[Dataset entries]
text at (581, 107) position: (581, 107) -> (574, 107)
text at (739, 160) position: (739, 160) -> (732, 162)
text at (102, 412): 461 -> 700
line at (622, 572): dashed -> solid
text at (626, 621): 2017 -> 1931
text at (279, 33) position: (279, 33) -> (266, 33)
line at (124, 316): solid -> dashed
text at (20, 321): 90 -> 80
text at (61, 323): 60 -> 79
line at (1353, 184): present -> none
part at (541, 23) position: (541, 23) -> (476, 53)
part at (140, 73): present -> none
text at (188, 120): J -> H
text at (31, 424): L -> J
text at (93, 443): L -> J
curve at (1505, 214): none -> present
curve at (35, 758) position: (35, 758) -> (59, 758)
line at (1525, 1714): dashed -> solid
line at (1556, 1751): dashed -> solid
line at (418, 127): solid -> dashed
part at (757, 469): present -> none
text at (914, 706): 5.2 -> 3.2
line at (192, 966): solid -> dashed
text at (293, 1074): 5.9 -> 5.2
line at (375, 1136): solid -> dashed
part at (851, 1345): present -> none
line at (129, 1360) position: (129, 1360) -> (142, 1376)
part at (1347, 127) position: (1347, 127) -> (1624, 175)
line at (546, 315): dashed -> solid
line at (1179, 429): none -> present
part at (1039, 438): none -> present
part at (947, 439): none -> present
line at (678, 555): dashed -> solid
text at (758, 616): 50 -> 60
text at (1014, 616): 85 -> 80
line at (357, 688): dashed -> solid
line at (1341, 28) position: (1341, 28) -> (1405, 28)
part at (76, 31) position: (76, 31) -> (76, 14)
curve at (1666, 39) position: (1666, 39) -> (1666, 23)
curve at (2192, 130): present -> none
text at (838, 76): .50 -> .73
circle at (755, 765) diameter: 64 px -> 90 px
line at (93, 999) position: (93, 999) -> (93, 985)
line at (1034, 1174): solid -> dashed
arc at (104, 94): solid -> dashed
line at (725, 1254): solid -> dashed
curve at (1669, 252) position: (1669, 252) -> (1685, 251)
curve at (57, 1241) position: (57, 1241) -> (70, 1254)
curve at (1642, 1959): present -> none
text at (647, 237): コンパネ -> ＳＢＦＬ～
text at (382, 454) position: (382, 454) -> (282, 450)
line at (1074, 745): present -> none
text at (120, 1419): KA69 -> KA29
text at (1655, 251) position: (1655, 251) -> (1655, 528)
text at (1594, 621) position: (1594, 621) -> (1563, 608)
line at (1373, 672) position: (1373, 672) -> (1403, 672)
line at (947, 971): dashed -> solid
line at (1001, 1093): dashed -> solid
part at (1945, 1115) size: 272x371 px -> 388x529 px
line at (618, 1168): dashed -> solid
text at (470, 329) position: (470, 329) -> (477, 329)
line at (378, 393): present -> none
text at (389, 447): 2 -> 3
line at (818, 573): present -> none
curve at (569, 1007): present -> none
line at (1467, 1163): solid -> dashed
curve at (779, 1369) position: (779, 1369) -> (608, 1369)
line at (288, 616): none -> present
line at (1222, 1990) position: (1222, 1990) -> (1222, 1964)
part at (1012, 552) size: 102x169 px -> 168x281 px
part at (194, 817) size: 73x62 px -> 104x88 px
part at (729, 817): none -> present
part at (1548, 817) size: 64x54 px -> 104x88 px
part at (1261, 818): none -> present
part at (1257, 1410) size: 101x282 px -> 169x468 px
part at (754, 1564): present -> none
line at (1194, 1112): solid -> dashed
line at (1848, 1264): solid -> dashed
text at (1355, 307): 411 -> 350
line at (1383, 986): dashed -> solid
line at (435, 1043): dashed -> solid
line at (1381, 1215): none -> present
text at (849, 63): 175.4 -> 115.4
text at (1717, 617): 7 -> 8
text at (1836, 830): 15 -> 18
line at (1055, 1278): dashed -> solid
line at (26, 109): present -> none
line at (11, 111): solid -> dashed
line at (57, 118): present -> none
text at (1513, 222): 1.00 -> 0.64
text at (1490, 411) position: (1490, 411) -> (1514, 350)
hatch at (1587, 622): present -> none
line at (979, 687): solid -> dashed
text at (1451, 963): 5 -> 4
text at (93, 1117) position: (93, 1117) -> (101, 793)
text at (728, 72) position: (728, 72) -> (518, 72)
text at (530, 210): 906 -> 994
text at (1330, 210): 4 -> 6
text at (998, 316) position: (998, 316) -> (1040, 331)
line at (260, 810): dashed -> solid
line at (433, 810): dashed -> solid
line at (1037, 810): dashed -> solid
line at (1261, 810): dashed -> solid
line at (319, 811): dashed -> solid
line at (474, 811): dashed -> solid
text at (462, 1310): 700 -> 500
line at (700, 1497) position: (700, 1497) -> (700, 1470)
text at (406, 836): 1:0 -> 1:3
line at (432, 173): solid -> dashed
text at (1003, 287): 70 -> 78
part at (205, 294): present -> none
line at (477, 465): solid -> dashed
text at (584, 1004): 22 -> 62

PROBLEM STATEMENT ▸
Copy the lines exactly, starting from the first of the entries and ending with the line that contains "text at (293, 1074): 5.9 -> 5.2", including both ends.

FINAL RESULT ▸
text at (581, 107) position: (581, 107) -> (574, 107)
text at (739, 160) position: (739, 160) -> (732, 162)
text at (102, 412): 461 -> 700
line at (622, 572): dashed -> solid
text at (626, 621): 2017 -> 1931
text at (279, 33) position: (279, 33) -> (266, 33)
line at (124, 316): solid -> dashed
text at (20, 321): 90 -> 80
text at (61, 323): 60 -> 79
line at (1353, 184): present -> none
part at (541, 23) position: (541, 23) -> (476, 53)
part at (140, 73): present -> none
text at (188, 120): J -> H
text at (31, 424): L -> J
text at (93, 443): L -> J
curve at (1505, 214): none -> present
curve at (35, 758) position: (35, 758) -> (59, 758)
line at (1525, 1714): dashed -> solid
line at (1556, 1751): dashed -> solid
line at (418, 127): solid -> dashed
part at (757, 469): present -> none
text at (914, 706): 5.2 -> 3.2
line at (192, 966): solid -> dashed
text at (293, 1074): 5.9 -> 5.2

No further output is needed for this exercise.